The Changes in the uncalculated cells directly above and to the left of the calculated area can be assumed to be the Change Limit plus one.
If the strings are different lengths, the stripe is narrowed by that difference,
which is the distance between the diagonal starting at top-left (highlighted white)
and the diagonal ending at bottom-right,
because the optimal path must stay within the Change Limit of both diagonals.
- Comparison is guaranteed to stop, so there is no need to calculate at all,
if the Change Limit is less than the difference in lengths between the strings.
Also, comparison is guaranteed to succeed, so there is no need to calculate at all,
if the Change Limit is not less than the length of the longer string
(because then every letter could be different).

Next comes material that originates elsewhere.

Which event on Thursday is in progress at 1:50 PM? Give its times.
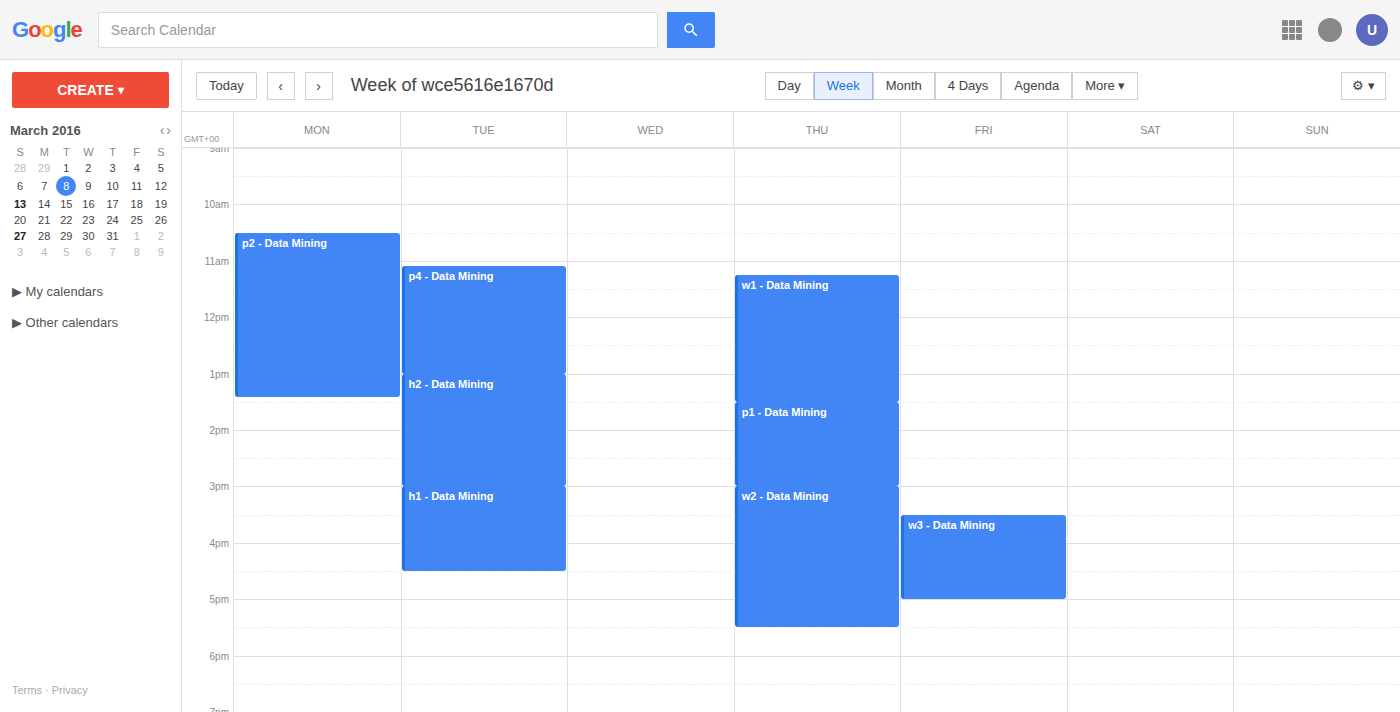
"p1 - Data Mining", 1:30 PM to 3:00 PM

Caveat: There may be other equally simple ways (same number of Changes) to transform String1 to String2, but no simpler way.

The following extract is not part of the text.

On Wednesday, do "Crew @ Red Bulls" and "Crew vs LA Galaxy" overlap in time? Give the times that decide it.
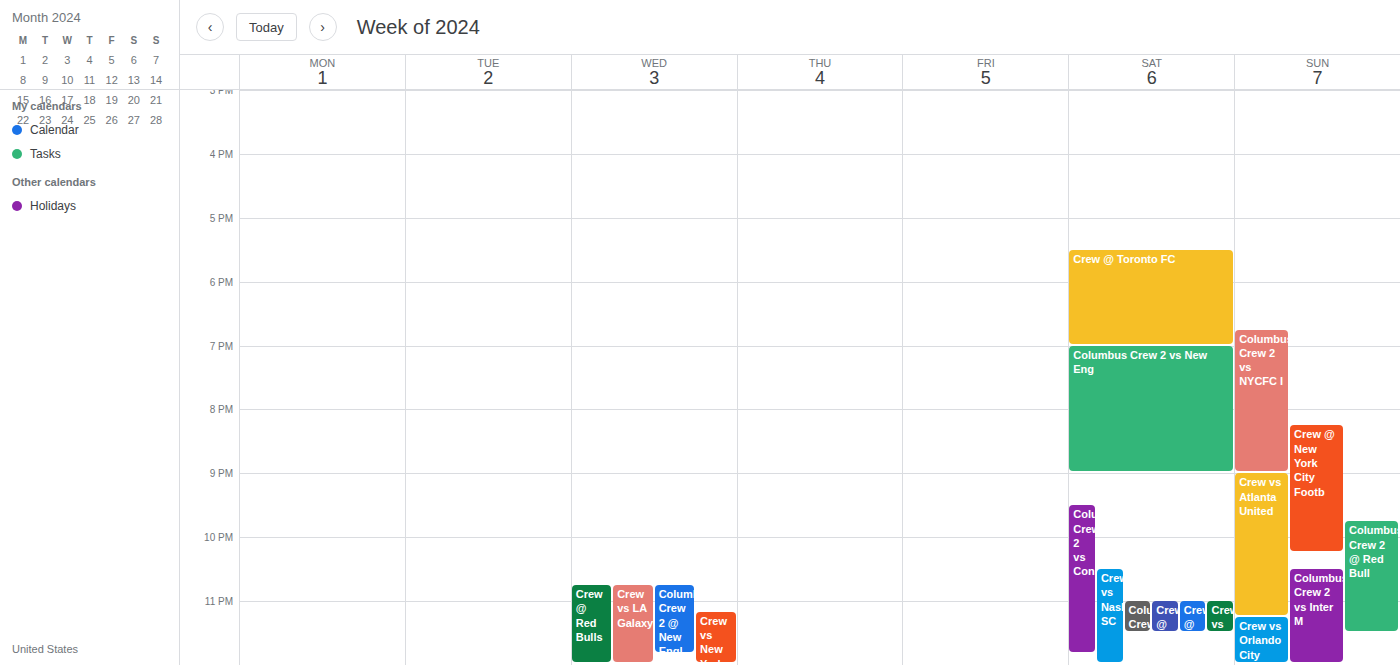
"Crew @ Red Bulls" runs 10:45 PM to 12:00 AM, inside "Crew vs LA Galaxy" -- they overlap.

Except, because this is the “direct” Damerau extension of the Levenshtein algorithm (allowing each substring to be modified only once), there may be a simpler way in the following scenarios:
- Transpose two letters, and then insert a sequence of letters between them (TO→OST theoretically could be just 2 Changes, but this implementation will report 3).
- Delete a sequence of letters, and then transpose the two letters that have become adjacent (OST→TO theoretically could be just 2 Changes, but this implementation will report 3).
(We are willing to accept that limitation, because those scenarios are unlikely to be accidental typographical errors, and the intent here is to count unintentional human errors.)
Note also that since only single letters are compared, Unicode Canonical Equivalence of multi-character sequences cannot be considered here
(strings must be normalized before comparison).
Although this site uses a binary collation for comparison (for complete case-sensitivity and accent-sensitivity),
you can choose to implement this code with a different collation.